Whether this will excite CIOs and buyers or sellers of IT services, I don't know. A couple years ago when "green IT" was the phrase du jour, I talked to a data center manager who said green IT wasn't a big deal for him or his colleagues. He thought it was more of a marketing gimmick for hardware makers than anything else. That was disheartening.
But at about the same time HP was introducing its energy-saving hardware, a study arrived showing that consumers (ordinary, everyday people) are increasingly more interested in green products and "intend to purchase more [of them] in the auto, energy and technology sectors compared to last year." The survey found that people in "developing countries" are the most inclined to green and are willing to pay the difference for earth-friendly products. In China, 95% of respondents said they'd pay 11-30% more for green brands; in Brazil, where deforestation is a top concern, it was 48%.
This all coincided with another new data point this week: The U.S. is falling behind in terms of developing green technology. The Pew Charitable Trusts reported that while the clean technology sector is booming in Europe, Asia, and Latin America, it is “at risk” in the United States because of “uncertainties surrounding key policies and incentives.”

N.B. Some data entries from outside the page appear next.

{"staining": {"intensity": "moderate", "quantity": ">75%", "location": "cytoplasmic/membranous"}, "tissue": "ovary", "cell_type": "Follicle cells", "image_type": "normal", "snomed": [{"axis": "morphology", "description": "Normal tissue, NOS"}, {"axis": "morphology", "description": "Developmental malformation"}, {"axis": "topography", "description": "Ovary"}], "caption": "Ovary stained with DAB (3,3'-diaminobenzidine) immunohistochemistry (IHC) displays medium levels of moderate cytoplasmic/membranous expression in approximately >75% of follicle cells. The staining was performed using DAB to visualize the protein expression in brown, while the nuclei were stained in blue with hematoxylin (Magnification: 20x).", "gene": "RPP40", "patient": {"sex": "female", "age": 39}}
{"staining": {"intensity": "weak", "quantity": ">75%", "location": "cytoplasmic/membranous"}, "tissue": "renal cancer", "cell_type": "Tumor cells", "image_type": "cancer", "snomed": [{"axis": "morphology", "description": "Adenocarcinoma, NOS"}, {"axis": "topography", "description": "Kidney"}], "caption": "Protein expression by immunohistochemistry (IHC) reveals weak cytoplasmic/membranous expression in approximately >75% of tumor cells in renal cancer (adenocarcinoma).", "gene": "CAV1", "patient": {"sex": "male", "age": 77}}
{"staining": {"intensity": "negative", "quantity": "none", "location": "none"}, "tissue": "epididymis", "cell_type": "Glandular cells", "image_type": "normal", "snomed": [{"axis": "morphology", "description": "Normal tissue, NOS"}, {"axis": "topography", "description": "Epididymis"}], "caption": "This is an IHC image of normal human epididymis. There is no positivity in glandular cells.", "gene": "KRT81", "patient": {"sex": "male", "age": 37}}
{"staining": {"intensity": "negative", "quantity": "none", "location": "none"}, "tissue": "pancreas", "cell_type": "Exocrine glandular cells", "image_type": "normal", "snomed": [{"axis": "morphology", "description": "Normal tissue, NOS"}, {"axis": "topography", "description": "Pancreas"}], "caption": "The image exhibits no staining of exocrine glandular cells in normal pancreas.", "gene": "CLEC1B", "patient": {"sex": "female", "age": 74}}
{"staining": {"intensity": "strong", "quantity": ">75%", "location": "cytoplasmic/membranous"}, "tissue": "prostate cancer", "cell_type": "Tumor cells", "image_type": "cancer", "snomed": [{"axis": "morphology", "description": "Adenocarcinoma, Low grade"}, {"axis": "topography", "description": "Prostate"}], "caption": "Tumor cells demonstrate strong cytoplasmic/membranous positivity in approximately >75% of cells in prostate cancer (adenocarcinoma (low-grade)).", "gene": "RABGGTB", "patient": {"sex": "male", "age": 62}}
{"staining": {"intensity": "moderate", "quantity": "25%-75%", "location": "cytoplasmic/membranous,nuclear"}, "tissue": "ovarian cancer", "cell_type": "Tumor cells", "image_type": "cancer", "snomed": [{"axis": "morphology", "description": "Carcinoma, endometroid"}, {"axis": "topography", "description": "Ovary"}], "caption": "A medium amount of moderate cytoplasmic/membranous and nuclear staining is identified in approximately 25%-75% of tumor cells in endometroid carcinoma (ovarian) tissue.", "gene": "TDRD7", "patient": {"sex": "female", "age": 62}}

This is a golden opportunity for technology companies in the Nearshore region. If the U.S. wants to cede its position as one of the leading inventors of transformative products and services, then neighboring countries should go for it — and take the lead in developing transformative green products and services. Local consumers are interested, as are people who live way beyond the borders of, say, Brazil or Mexico. Just as people outside Latin America are embracing Latin American IT capabilities, they would likewise buy green products and services.
But there's a little more to it than people being interested in green products. They are also interested in green companies — and that encompasses much more than energy efficiency. It involves a whole way of doing business. It means operating in a way that considers the earth and the people on it. It means being socially responsible. It means sustainability.
Social responsibility and sustainability are important not just to ordinary consumers but to clients of outsourcing companies as well. As David Kinnear of the Global Sourcing Council told Tarun George of Nearshore Americas, social responsibility is an excellent way to choose one provider from another — a risk management tool. “If you’re looking for ways to differentiate between providers, here’s a great place to start," Kinnear said. “There’s an awareness that your sourcing counterpart, wherever he is, is more trustworthy if he’s engaging genuinely in CSR or sustainability initiatives."
Service providers don't have to get into the green product industry per se to benefit. For many, that kind of move would make no business sense. But by adopting or developing policies that are green, that are sustainable, that treat planet and inhabitant with respect, they will be more attractive to potential customers. They might also be able to lower their cooling bills when the heat wave comes to town.